(Source records)
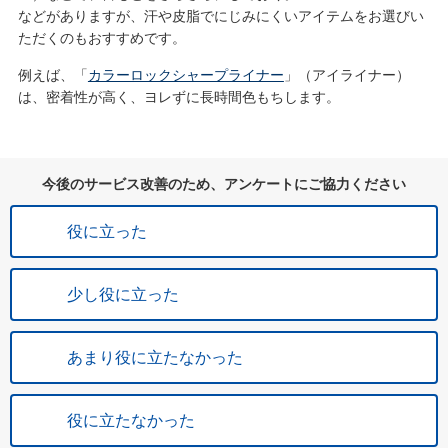
などがありますが、汗や皮脂でにじみにくいアイテムをお選びい
ただくのもおすすめです。
例えば、「
カラーロックシャープライナー
」（アイライナー）
は、密着性が高く、ヨレずに長時間色もちします。
今後のサービス改善のため、アンケートにご協力ください
役に立った
少し役に立った
あまり役に立たなかった
役に立たなかった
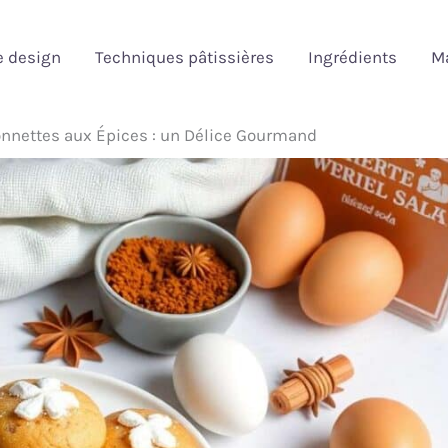
e design
Techniques pâtissières
Ingrédients
Ma
onnettes aux Épices : un Délice Gourmand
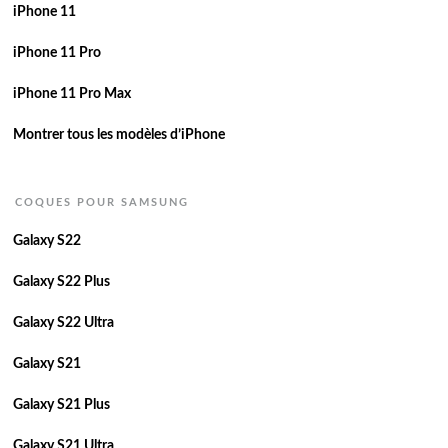
iPhone 11
iPhone 11 Pro
iPhone 11 Pro Max
Montrer tous les modèles d’iPhone
COQUES POUR SAMSUNG
Galaxy S22
Galaxy S22 Plus
Galaxy S22 Ultra
Galaxy S21
Galaxy S21 Plus
Galaxy S21 Ultra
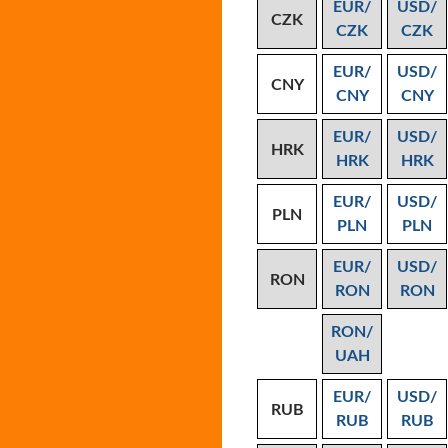
EUR/
USD/
CZK
CZK
CZK
EUR/
USD/
CNY
CNY
CNY
EUR/
USD/
HRK
HRK
HRK
EUR/
USD/
PLN
PLN
PLN
EUR/
USD/
RON
RON
RON
RON/
UAH
EUR/
USD/
RUB
RUB
RUB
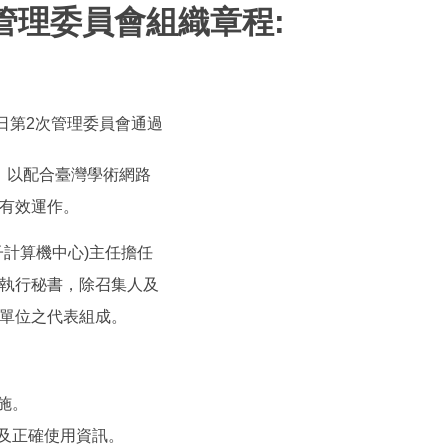
管理委員會組織章程:
14日第2次管理委員會通過
，以配合臺灣學術網路
有效運作。
子計算機中心)主任擔任
執行秘書，除召集人及
單位之代表組成。
施。
節及正確使用資訊。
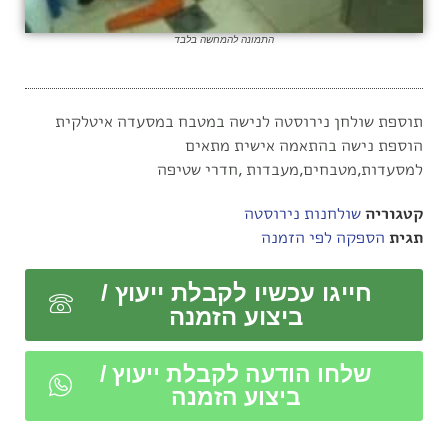
התמונה להמחשה בלבד
תוספת שולחן נירוסטה לנישה במטבח במסעדה איטלקית
הוספת נישה בהתאמה אישית מתאים
למסעדות,מטבחים,מעבדות ,חדרי שטיפה
קטגוריה
שולחנות נירוסטה
תגית
הספקה לפי הזמנה
חייגו עכשיו לקבלת ייעוץ /
ביצוע הזמנה
שלחו הודעה לקבלת ייעוץ /
ביצוע הזמנה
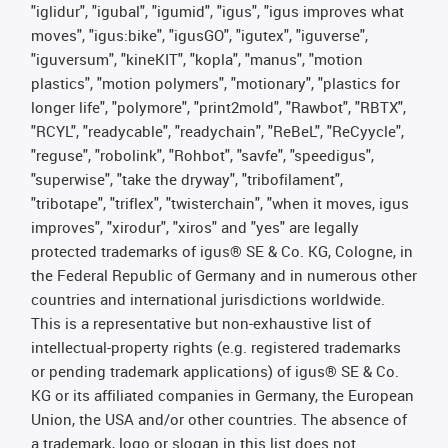
"iglidur", "igubal", "igumid", "igus", "igus improves what
moves", "igus:bike", "igusGO", "igutex", "iguverse",
"iguversum", "kineKIT", "kopla", "manus", "motion
plastics", "motion polymers", "motionary", "plastics for
longer life", "polymore", "print2mold", "Rawbot", "RBTX",
"RCYL", "readycable", "readychain", "ReBeL", "ReCyycle",
"reguse", "robolink", "Rohbot", "savfe", "speedigus",
"superwise", "take the dryway", "tribofilament",
"tribotape", "triflex", "twisterchain", "when it moves, igus
improves", "xirodur", "xiros" and "yes" are legally
protected trademarks of igus® SE & Co. KG, Cologne, in
the Federal Republic of Germany and in numerous other
countries and international jurisdictions worldwide.
This is a representative but non-exhaustive list of
intellectual-property rights (e.g. registered trademarks
or pending trademark applications) of igus® SE & Co.
KG or its affiliated companies in Germany, the European
Union, the USA and/or other countries. The absence of
a trademark, logo or slogan in this list does not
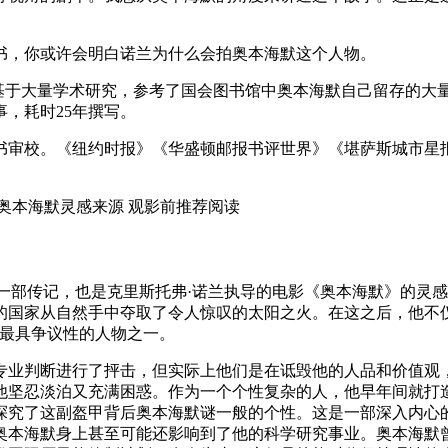
书，你或许会明白诺兰为什么会拍奥本海默这个人物。
，基于大量学术研究，参考了国会图书馆中奥本海默自己留存的大
，耗时25年撰写。
书审校。《纽约时报》《华盛顿邮报书评世界》《堪萨斯城市星
的一部传记，也是克里斯托弗·诺兰执导的电影《奥本海默》的灵
的国家从自然手中夺取了令人惊叹的太阳之火。在这之后，他不
纪最具争议性的人物之一。
和专业判断进行了抨击，但实际上他们是在诋毁他的人品和价值
他坚忍淡泊又充满困惑。作为一个个性复杂的人，他早年间就打造
，探究了这副盔甲背后奥本海默谜一般的个性。这是一部深入内
奥本海默身上甚至可能还影响到了他的科学研究事业。奥本海默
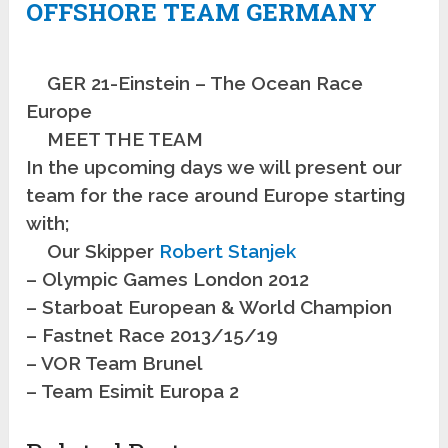
OFFSHORE TEAM GERMANY
GER 21-Einstein – The Ocean Race
Europe
MEET THE TEAM
In the upcoming days we will present our
team for the race around Europe starting
with;
Our Skipper
Robert Stanjek
– Olympic Games London 2012
– Starboat European & World Champion
– Fastnet Race 2013/15/19
– VOR Team Brunel
– Team Esimit Europa 2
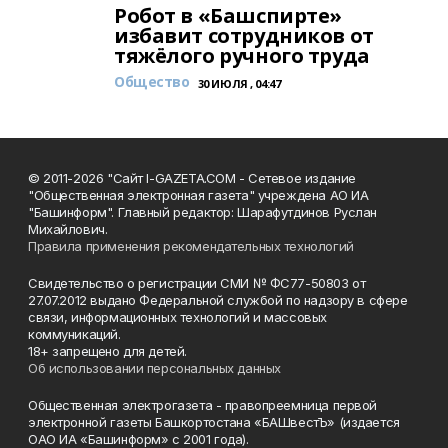
Робот в «Башспирте»
избавит сотрудников от
тяжёлого ручного труда
Общество
30 ИЮЛЯ , 04:47
© 2011-2026 "Сайт I-GAZETA.COM - Сетевое издание
"Общественная электронная газета" учреждена АО ИА
"Башинформ". Главный редактор: Шарафутдинов Руслан
Михайлович.
Правила применения рекомендательных технологий
Свидетельство о регистрации СМИ № ФС77-50803 от
27.07.2012 выдано Федеральной службой по надзору в сфере
связи, информационных технологий и массовых
коммуникаций.
18+ запрещено для детей.
Об использовании персональных данных
Общественная электрогазета - правопреемница первой
электронной газеты Башкортостана «БАШвестЪ» (издается
ОАО ИА «Башинформ» с 2001 года).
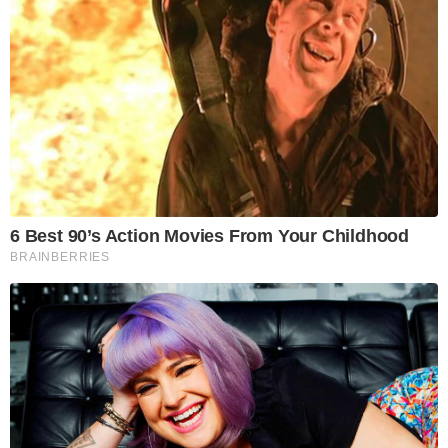
6 Best 90’s Action Movies From Your Childhood
BRAINBERRIES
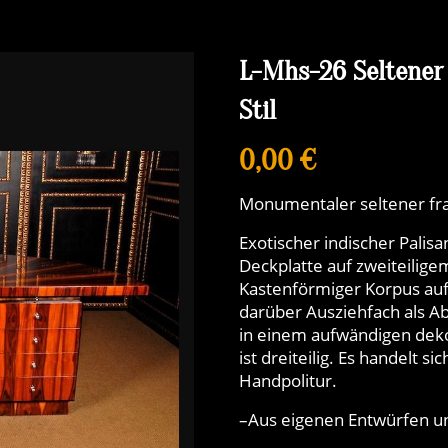
L-Mhs-26 Seltener 
Stil
0,00 €
Monumentaler seltener fran
Exotischer indischer Pali
Deckplatte auf zweiteilige
Kastenförmiger Korpus auf 
darüber Ausziehfach als Ab
in einem aufwändigen dekor
ist dreiteilig. Es handelt s
Handpolitur.
–Aus eigenen Entwürfen u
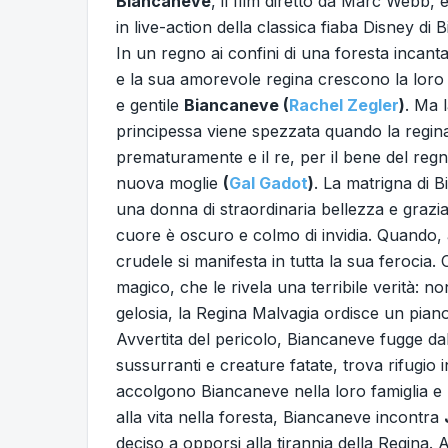
Biancaneve
, il film diretto da Marc Webb, 
in live-action della classica fiaba Disney di
In un regno ai confini di una foresta incantat
e la sua amorevole regina crescono la loro f
e gentile
Biancaneve (
Rachel Zegler
)
. Ma l
principessa viene spezzata quando la regi
prematuramente e il re, per il bene del reg
nuova moglie
(
Gal Gadot
)
. La matrigna di 
una donna di straordinaria bellezza e grazia
cuore è oscuro e colmo di invidia. Quando, a
crudele si manifesta in tutta la sua ferocia.
magico, che le rivela una terribile verità: n
gelosia, la Regina Malvagia ordisce un pian
Avvertita del pericolo, Biancaneve fugge dal 
sussurranti e creature fatate, trova rifugio 
accolgono Biancaneve nella loro famiglia e 
alla vita nella foresta, Biancaneve incontra
deciso a opporsi alla tirannia della Regina.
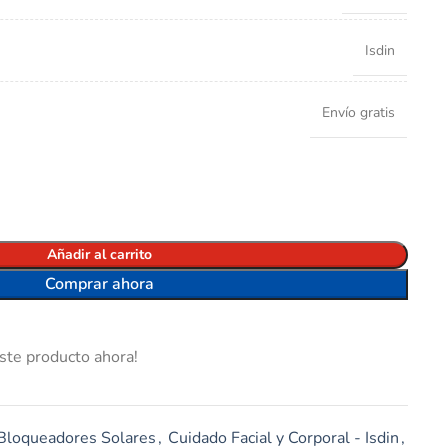
Isdin
Envío gratis
Añadir al carrito
Comprar ahora
ste producto ahora!
Bloqueadores Solares
,
Cuidado Facial y Corporal - Isdin
,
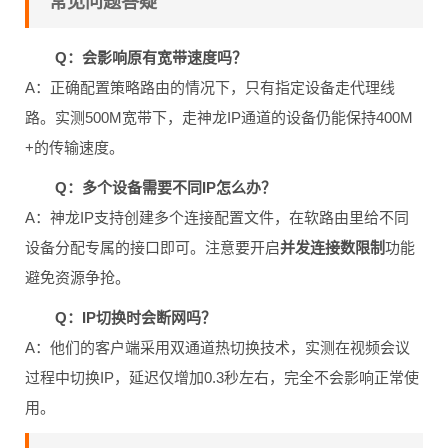
常见问题答疑
Q：会影响原有宽带速度吗？
A：正确配置策略路由的情况下，只有指定设备走代理线
路。实测500M宽带下，走神龙IP通道的设备仍能保持400M
+的传输速度。
Q：多个设备需要不同IP怎么办？
A：神龙IP支持创建多个连接配置文件，在软路由里给不同
设备分配专属的接口即可。注意要开启
并发连接数限制
功能
避免资源争抢。
Q：IP切换时会断网吗？
A：他们的客户端采用双通道热切换技术，实测在视频会议
过程中切换IP，延迟仅增加0.3秒左右，完全不会影响正常使
用。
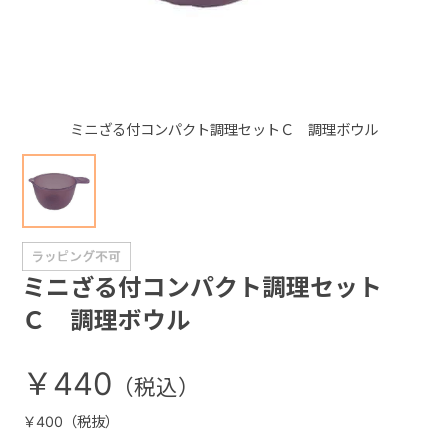
+
+
ミニざる付コンパクト調理セットＣ 調理ボウル
ミニざる付コンパクト調理セット
Ｃ 調理ボウル
￥440
￥400（税抜）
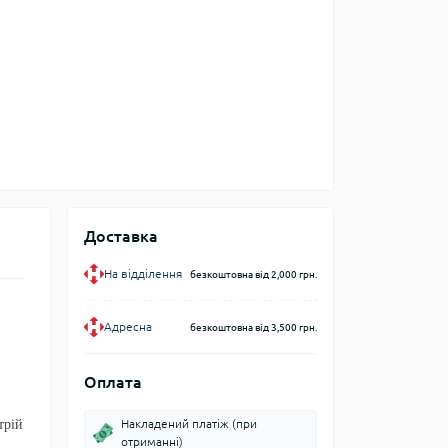
Доставка
На відділення
безкоштовна від 2,000 грн.
Адресна
безкоштовна від 3,500 грн.
Оплата
трій
Накладений платіж (при
отриманні)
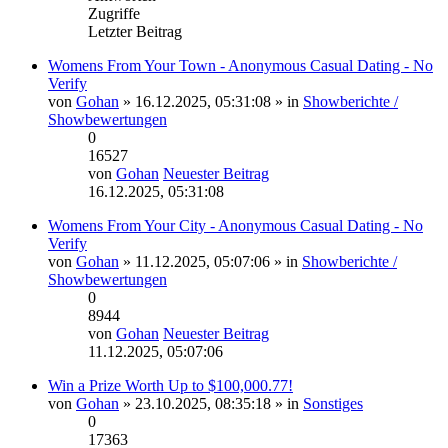
Zugriffe
Letzter Beitrag
Womens From Your Town - Anonymous Casual Dating - No
Verify
von
Gohan
» 16.12.2025, 05:31:08 » in
Showberichte /
Showbewertungen
0
16527
von
Gohan
Neuester Beitrag
16.12.2025, 05:31:08
Womens From Your City - Anonymous Casual Dating - No
Verify
von
Gohan
» 11.12.2025, 05:07:06 » in
Showberichte /
Showbewertungen
0
8944
von
Gohan
Neuester Beitrag
11.12.2025, 05:07:06
Win a Prize Worth Up to $100,000.77!
von
Gohan
» 23.10.2025, 08:35:18 » in
Sonstiges
0
17363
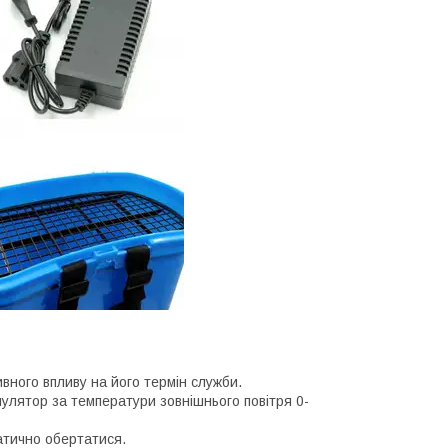
вного впливу на його термін служби.
лятор за температури зовнішнього повітря 0-
атично обертатися.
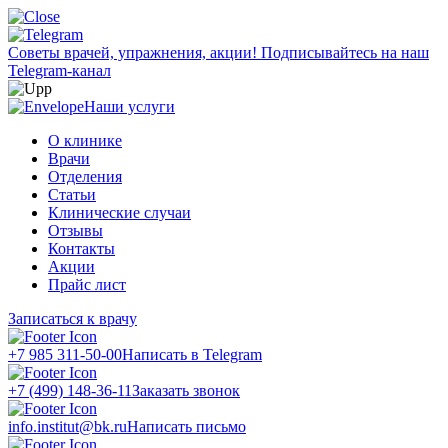
Советы врачей, упражнения, акции!
Подписывайтесь на наш
Telegram-канал
Наши услуги
О клинике
Врачи
Отделения
Статьи
Клинические случаи
Отзывы
Контакты
Акции
Прайс лист
Записаться к врачу
+7 985 311-50-00
Написать в Telegram
+7 (499) 148-36-11
Заказать звонок
info.institut@bk.ru
Написать письмо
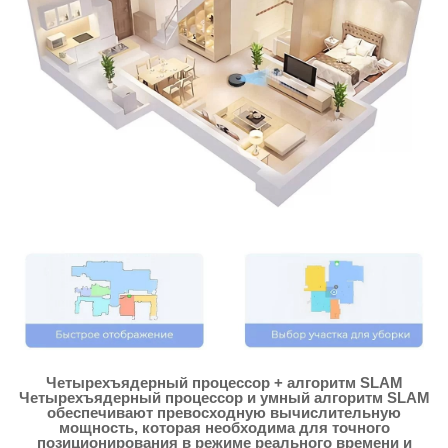
Четырехъядерный процессор + алгоритм SLAM
Четырехъядерный процессор и умный алгоритм SLAM
обеспечивают превосходную вычислительную
мощность, которая необходима для точного
позиционирования в режиме реального времени и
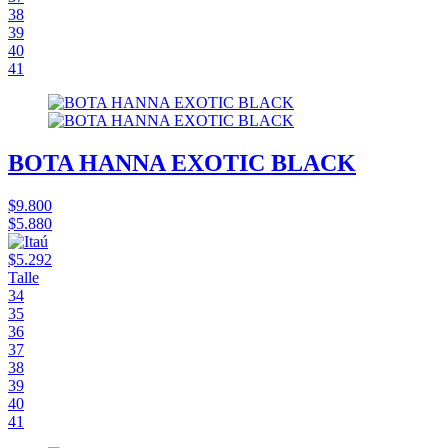
38
39
40
41
BOTA HANNA EXOTIC BLACK
$9.800
$5.880
$5.292
Talle
34
35
36
37
38
39
40
41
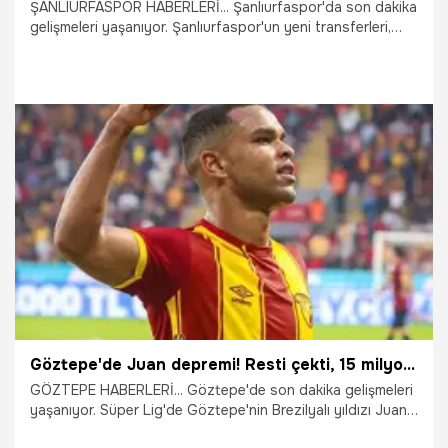
ŞANLIURFASPOR HABERLERİ... Şanlıurfaspor'da son dakika
gelişmeleri yaşanıyor. Şanlıurfaspor'un yeni transferleri,
takıma katıldıktan sadece iki hafta sonra ayrıldığını
duyurdu.
4.08.2026
Şanlıurfa
Göztepe'de Juan depremi! Resti çekti, 15 milyon Euro yalan oldu
GÖZTEPE HABERLERİ... Göztepe'de son dakika gelişmeleri
yaşanıyor. Süper Lig'de Göztepe'nin Brezilyalı yıldızı Juan,
Rusya temsilcisi CSKA Moskova'nın kapısından döndü.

Work order:
In the part of the listing that opens with the line containing "书，你或许会明白诺兰为什么会拍奥本海默这个人物。" and closes with the line containing "奥本海默身上甚至可能还影响到了他的科学研究事业。奥本海默", substitute "铠甲" for every "盔甲". Return only those lines, with nothing else altered.

Your solution:
书，你或许会明白诺兰为什么会拍奥本海默这个人物。
，基于大量学术研究，参考了国会图书馆中奥本海默自己留存的大
，耗时25年撰写。
书审校。《纽约时报》《华盛顿邮报书评世界》《堪萨斯城市星
的一部传记，也是克里斯托弗·诺兰执导的电影《奥本海默》的灵
的国家从自然手中夺取了令人惊叹的太阳之火。在这之后，他不
纪最具争议性的人物之一。
和专业判断进行了抨击，但实际上他们是在诋毁他的人品和价值
他坚忍淡泊又充满困惑。作为一个个性复杂的人，他早年间就打造
，探究了这副铠甲背后奥本海默谜一般的个性。这是一部深入内
奥本海默身上甚至可能还影响到了他的科学研究事业。奥本海默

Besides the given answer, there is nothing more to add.